It is relatively complex to specify the lifetime of a fluorescent lamp, because it depends on several variables and can be defined in different ways. Contrary to other light sources they do not always reach an abrupt failure point, but gradually lose their initial performance as they age. Often the light output may decrease so much that the tube is considered useless and must be replaced even though it is still producing some light. The useful lifetime of linear fluorescent lamps can vary from 6,000 hours to 60,000 hours depending on its construction, the operating conditions and type of control circuit.
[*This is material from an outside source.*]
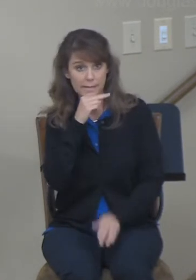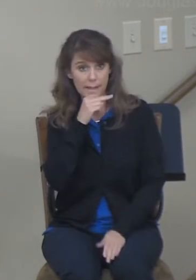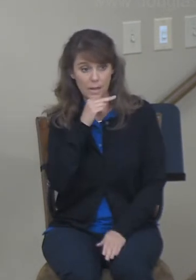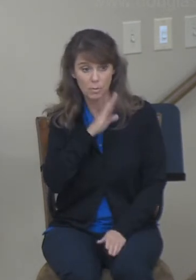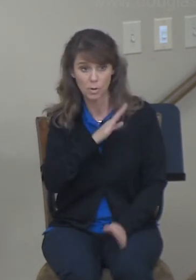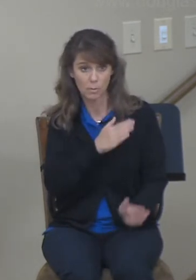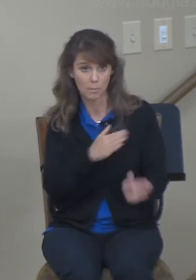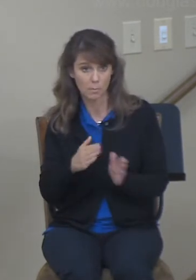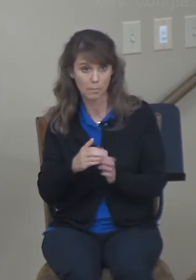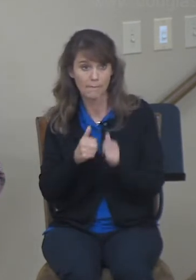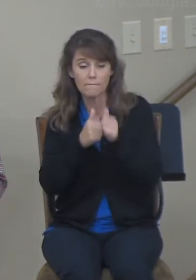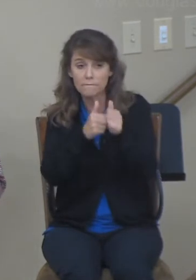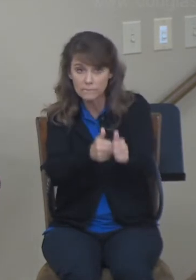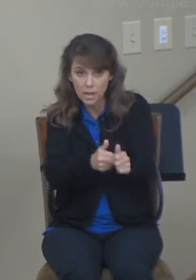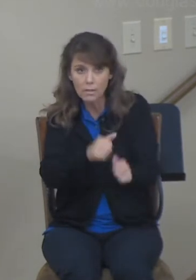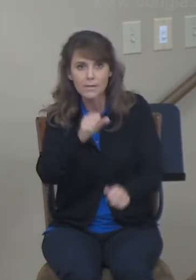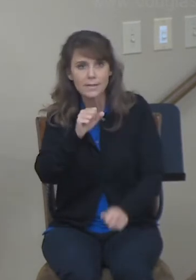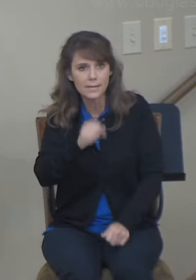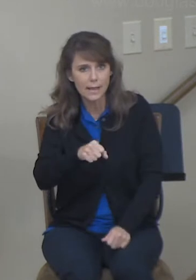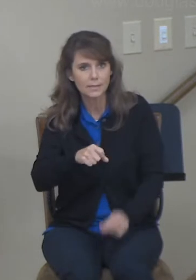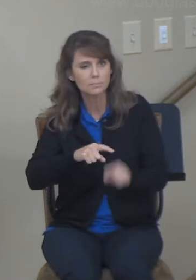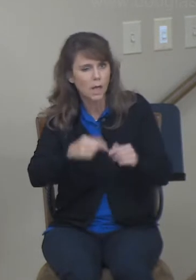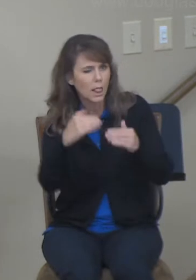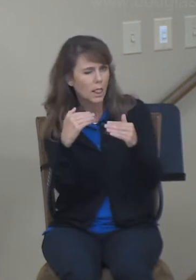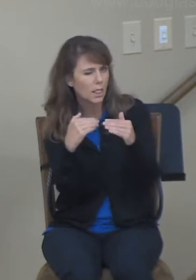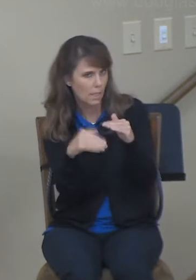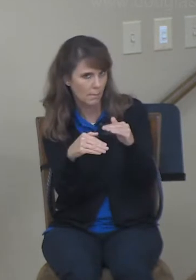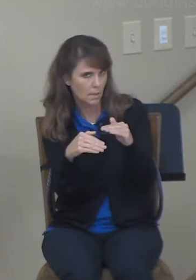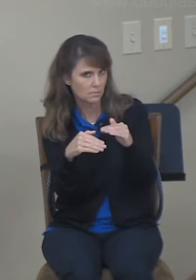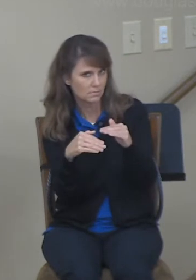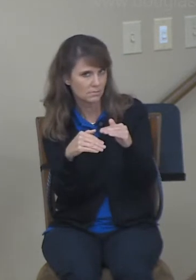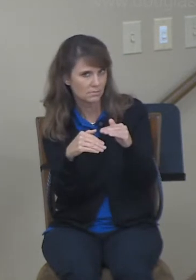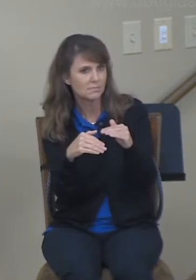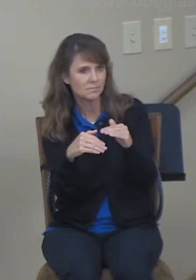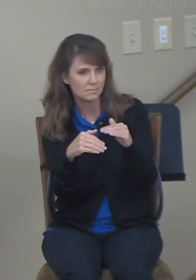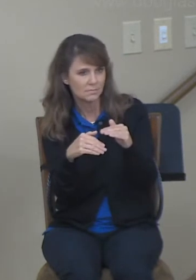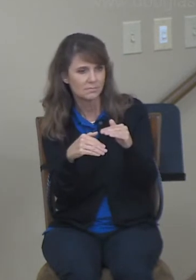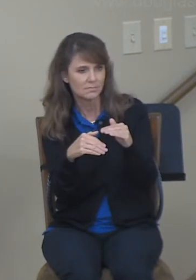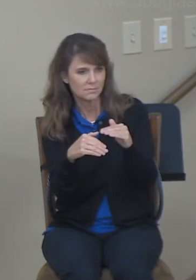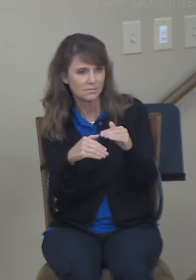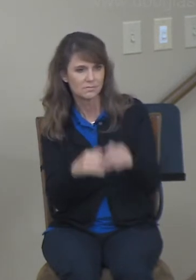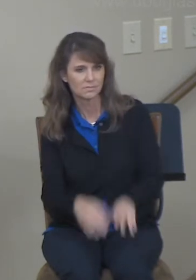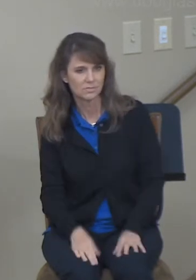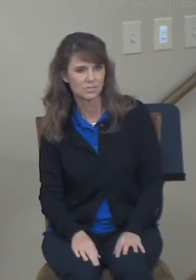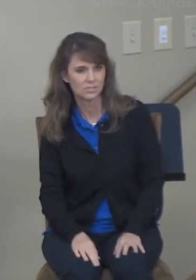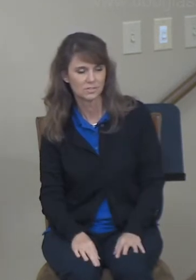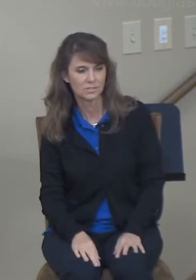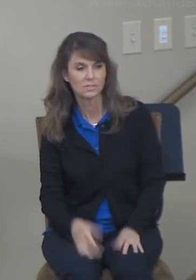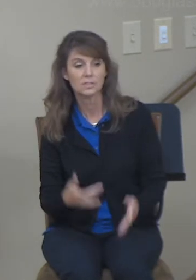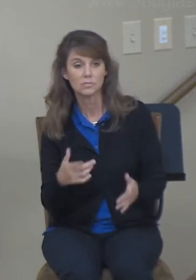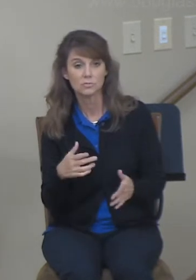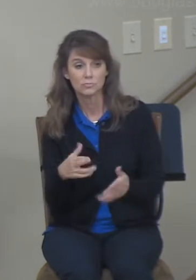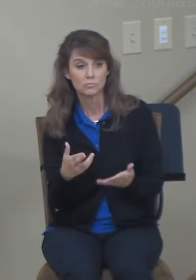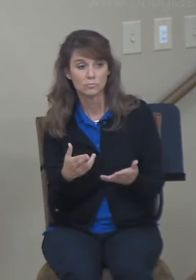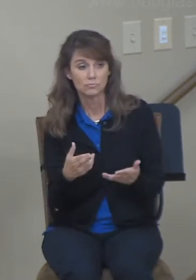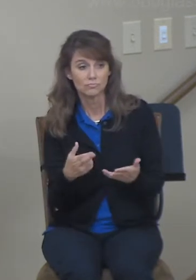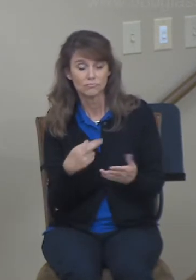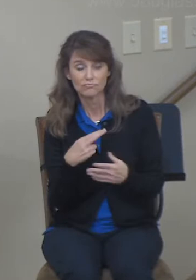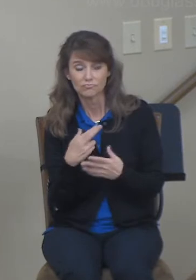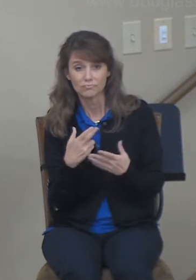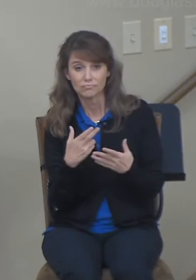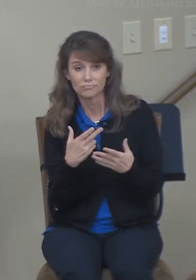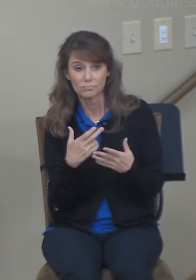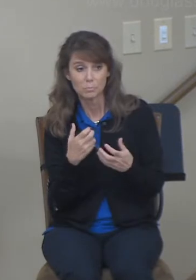plan, I want you to see there's a great deal of risk involved in this. I mean, there's risk of rejection. There's risk of assuming,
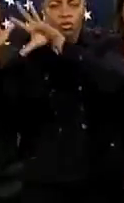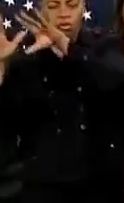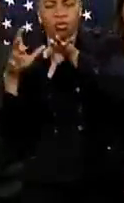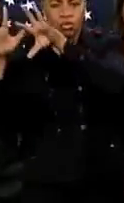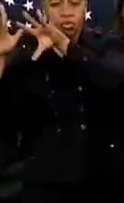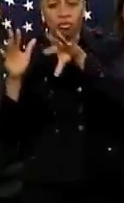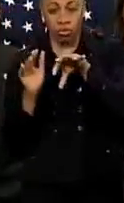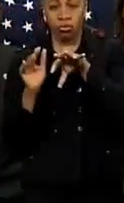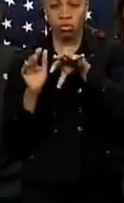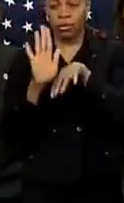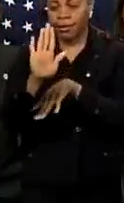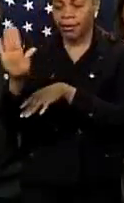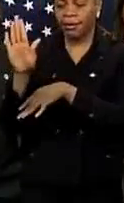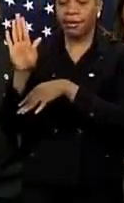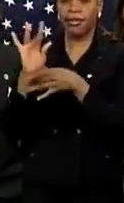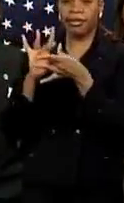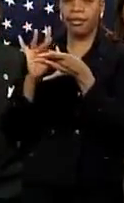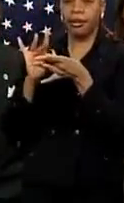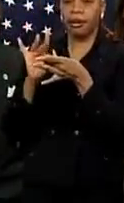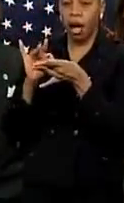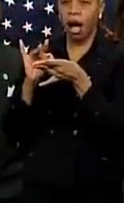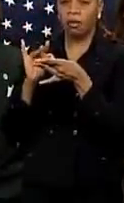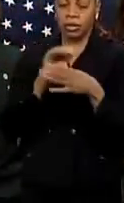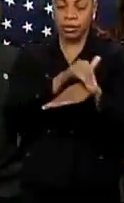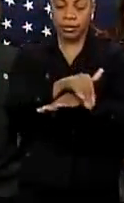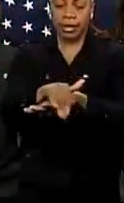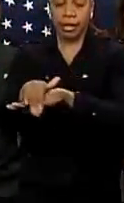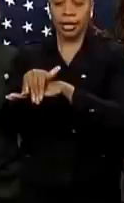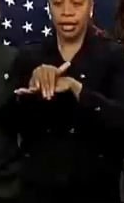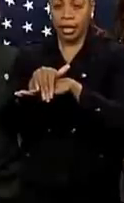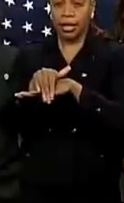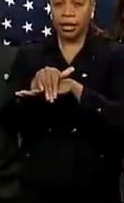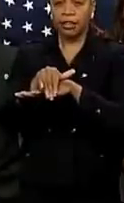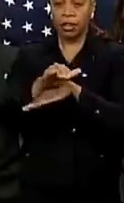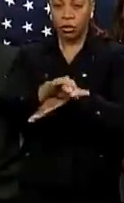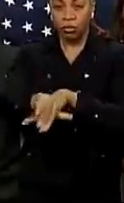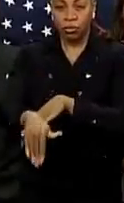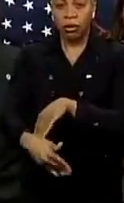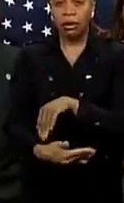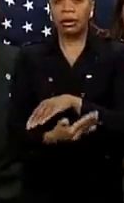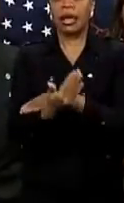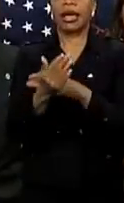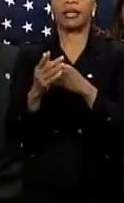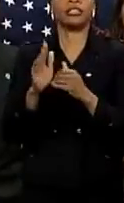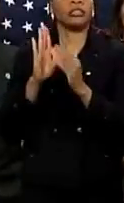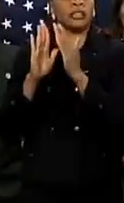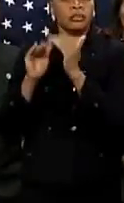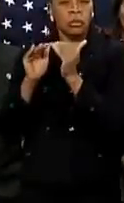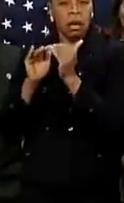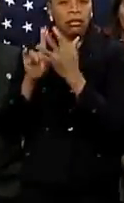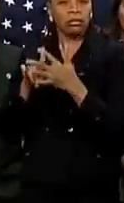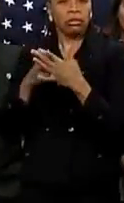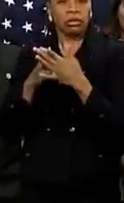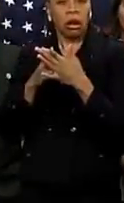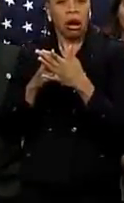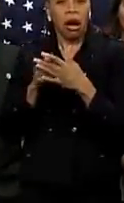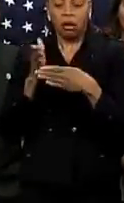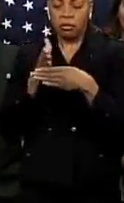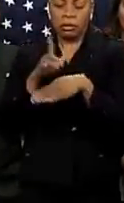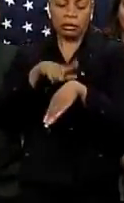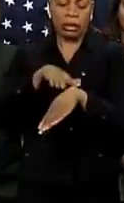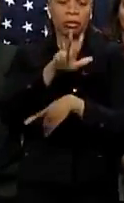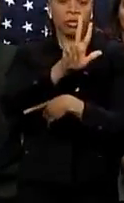their words, during much of the evening and overnight period, with the heaviest snow expected to begin between 3 and 7 p.m.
There are two key mechanisms which determine the life of a fluorescent tube. The first is a question of mortality and relates simply to exhaustion of the electrodes at the tube ends. When this point is reached the lamp will fail to start. Lamps do not all reach this point at the same time - minute variations in manufacture lead to some achieving a longer or shorter life than others. The useful lifetime is expressed in terms of a mortality curve, which illustrates the percent surviving lamps as a function of burning hours. This is illustrated for Halophosphate and Triphosphor T8 in the diagram below. The rated lifetime is usually given as when 50% of the tubes can be expected to have failed.
The second measure of lamp life is that of lumen depreciation. This is quite rapid for the older halophosphate coatings, whereas modern Triphosphor materials achieve an admirable lumen maintenance. End of life is generally specified when the luminous flux has dropped below 70% of the original value.